Code conversions fall into various categories depending on the properties of the character encodings involved. There are:
Constant-size conversions
Multibyte conversions, which again fall into the categories of:
State-independent conversions
State-dependent conversions
Constant-size conversions are between character encodings where all characters are of equal size. All single- or wide-character encodings are examples of such character encodings. Each single character stands for itself and can be recognized and translated independently of its context. Conversions between ASCII and EBCDIC, or Unicode and ISO10646, are examples of constant-size conversions.
Multibyte conversions involve multibyte encodings. In multibyte encodings, characters have varying size. Some mulitbyte characters consist of two or more bytes, while others are represented by just one byte.
There is a substantial difference between code conversions involving state-dependent character encodings, and conversions between state-independent encodings. (Again, see Section 23.3.)

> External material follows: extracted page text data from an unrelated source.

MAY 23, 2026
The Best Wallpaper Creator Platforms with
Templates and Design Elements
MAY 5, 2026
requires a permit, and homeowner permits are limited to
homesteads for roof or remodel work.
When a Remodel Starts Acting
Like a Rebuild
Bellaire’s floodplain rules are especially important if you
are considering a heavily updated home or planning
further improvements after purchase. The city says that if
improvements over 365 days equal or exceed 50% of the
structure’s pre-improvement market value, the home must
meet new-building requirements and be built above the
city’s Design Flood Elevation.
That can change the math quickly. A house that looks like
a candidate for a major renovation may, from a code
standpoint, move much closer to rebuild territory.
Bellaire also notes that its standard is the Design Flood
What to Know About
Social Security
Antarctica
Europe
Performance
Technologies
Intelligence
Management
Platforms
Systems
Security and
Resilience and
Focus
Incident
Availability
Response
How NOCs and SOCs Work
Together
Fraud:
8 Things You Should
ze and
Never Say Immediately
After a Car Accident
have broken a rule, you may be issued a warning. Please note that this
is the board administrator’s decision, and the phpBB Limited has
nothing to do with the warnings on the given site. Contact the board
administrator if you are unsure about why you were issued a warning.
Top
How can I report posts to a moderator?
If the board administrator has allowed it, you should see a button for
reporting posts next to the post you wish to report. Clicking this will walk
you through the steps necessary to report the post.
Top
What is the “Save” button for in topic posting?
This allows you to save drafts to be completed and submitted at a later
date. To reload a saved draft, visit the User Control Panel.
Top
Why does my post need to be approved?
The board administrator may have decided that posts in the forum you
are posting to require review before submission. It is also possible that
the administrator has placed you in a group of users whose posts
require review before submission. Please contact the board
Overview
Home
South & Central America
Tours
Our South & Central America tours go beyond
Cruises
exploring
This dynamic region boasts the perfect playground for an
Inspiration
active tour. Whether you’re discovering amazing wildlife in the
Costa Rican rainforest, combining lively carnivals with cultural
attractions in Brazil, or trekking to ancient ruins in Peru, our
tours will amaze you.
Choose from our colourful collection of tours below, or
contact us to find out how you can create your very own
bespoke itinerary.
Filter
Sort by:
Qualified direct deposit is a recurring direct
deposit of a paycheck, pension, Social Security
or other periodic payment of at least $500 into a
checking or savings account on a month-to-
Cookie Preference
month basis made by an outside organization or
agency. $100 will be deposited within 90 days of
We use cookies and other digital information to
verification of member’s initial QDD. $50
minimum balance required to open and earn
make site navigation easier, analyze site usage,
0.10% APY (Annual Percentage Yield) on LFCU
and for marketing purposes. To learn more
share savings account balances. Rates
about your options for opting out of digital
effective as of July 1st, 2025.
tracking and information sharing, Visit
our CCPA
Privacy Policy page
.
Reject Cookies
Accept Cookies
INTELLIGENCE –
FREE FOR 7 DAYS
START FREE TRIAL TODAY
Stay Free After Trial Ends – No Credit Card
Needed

State-dependent multibyte conversions involve one character encoding that is state-dependent. In state-dependent character encodings, character sequences can have different meanings depending on the current context. State-dependent encodings typically have modes and escape sequences that allow switching between modes. An example of a state-dependent character conversion is the conversion between the state-dependent JIS encoding for Japanese characters and the Unicode wide-character encoding.
State-independent multibyte conversions do not have modes. A sequence of characters can always be interpreted independently of its context. An example of a state-independent mulitbyte conversion is the conversion between EUC, which a state-independent multibyte encoding, and Unicode.